◆ THE TASK ◆
Transcribe the text of every item below word for word, leaving out the pictures.

Data taken from a collection:
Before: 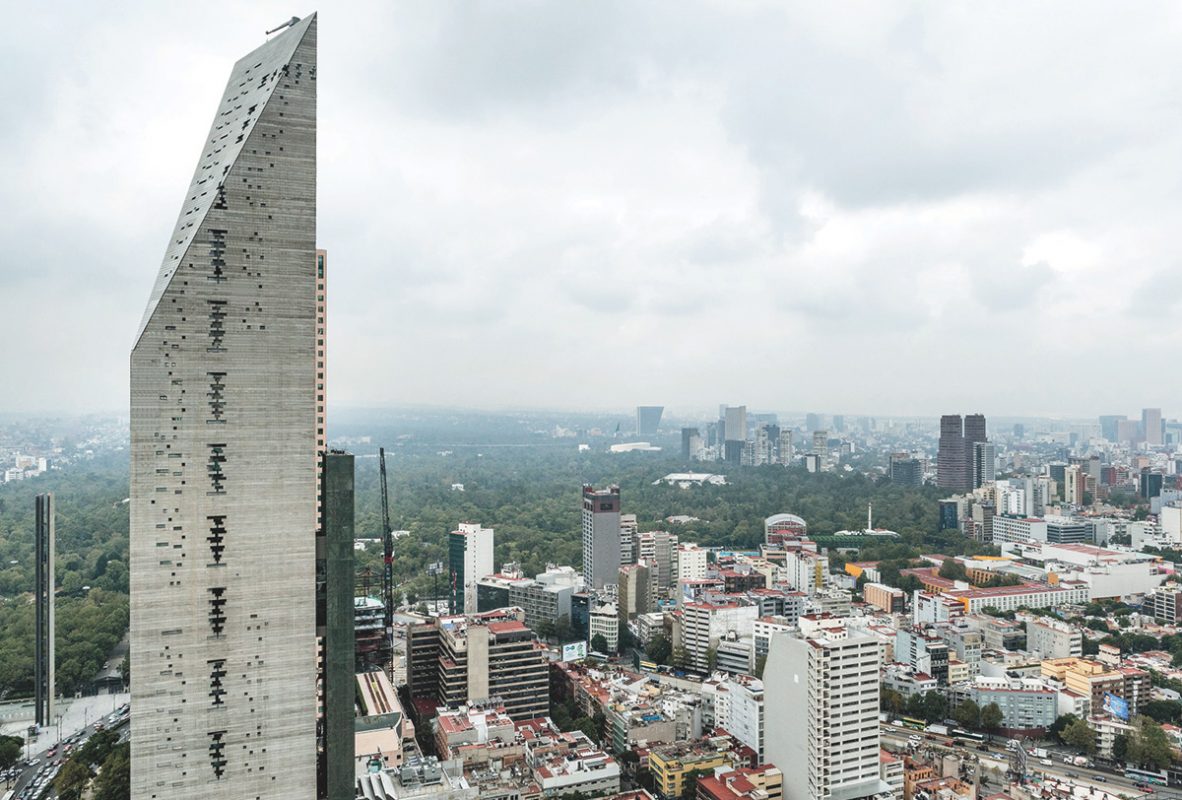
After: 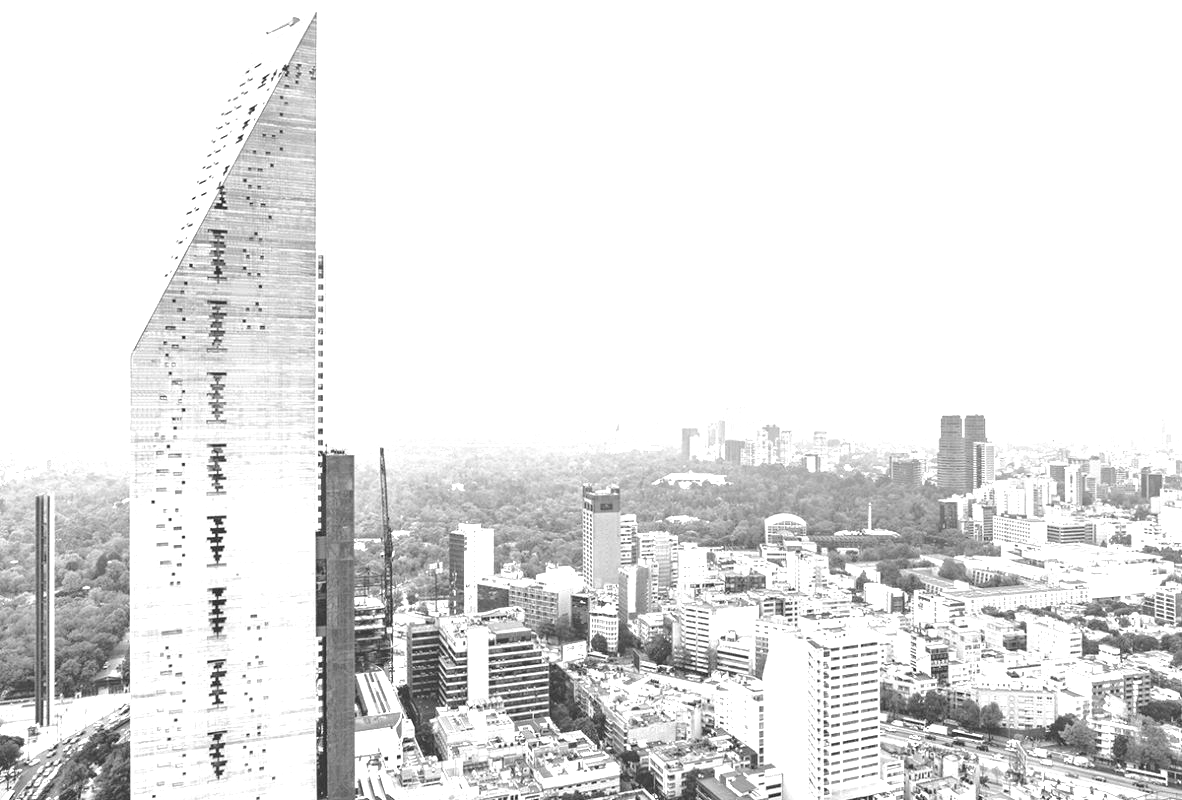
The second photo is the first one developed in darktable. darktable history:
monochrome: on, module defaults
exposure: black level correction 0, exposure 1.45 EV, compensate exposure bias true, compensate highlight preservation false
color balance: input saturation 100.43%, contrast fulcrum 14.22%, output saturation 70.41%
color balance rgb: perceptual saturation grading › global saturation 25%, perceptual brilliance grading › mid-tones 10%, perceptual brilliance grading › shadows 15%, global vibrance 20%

◆ TASK SOLUTION ◆
Before: 
After: 
The second photo is the first one developed in darktable. darktable history:
monochrome: on, module defaults
exposure: black level correction 0, exposure 1.45 EV, compensate exposure bias true, compensate highlight preservation false
color balance: input saturation 100.43%, contrast fulcrum 14.22%, output saturation 70.41%
color balance rgb: perceptual saturation grading › global saturation 25%, perceptual brilliance grading › mid-tones 10%, perceptual brilliance grading › shadows 15%, global vibrance 20%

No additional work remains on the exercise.